START Source data

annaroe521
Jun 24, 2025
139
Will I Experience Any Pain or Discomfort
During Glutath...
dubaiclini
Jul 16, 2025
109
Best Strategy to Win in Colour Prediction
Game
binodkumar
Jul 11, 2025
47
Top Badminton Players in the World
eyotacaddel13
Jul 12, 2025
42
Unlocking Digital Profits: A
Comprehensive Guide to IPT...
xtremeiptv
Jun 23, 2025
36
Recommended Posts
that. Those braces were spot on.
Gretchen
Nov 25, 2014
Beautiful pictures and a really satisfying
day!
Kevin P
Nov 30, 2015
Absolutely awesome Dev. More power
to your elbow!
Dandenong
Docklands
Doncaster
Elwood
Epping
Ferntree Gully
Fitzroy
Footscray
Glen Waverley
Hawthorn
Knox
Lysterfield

END Source data

Could you repeat every record word for word?

→ Solution:
annaroe521
Jun 24, 2025
139
Will I Experience Any Pain or Discomfort
During Glutath...
dubaiclini
Jul 16, 2025
109
Best Strategy to Win in Colour Prediction
Game
binodkumar
Jul 11, 2025
47
Top Badminton Players in the World
eyotacaddel13
Jul 12, 2025
42
Unlocking Digital Profits: A
Comprehensive Guide to IPT...
xtremeiptv
Jun 23, 2025
36
Recommended Posts
that. Those braces were spot on.
Gretchen
Nov 25, 2014
Beautiful pictures and a really satisfying
day!
Kevin P
Nov 30, 2015
Absolutely awesome Dev. More power
to your elbow!
Dandenong
Docklands
Doncaster
Elwood
Epping
Ferntree Gully
Fitzroy
Footscray
Glen Waverley
Hawthorn
Knox
Lysterfield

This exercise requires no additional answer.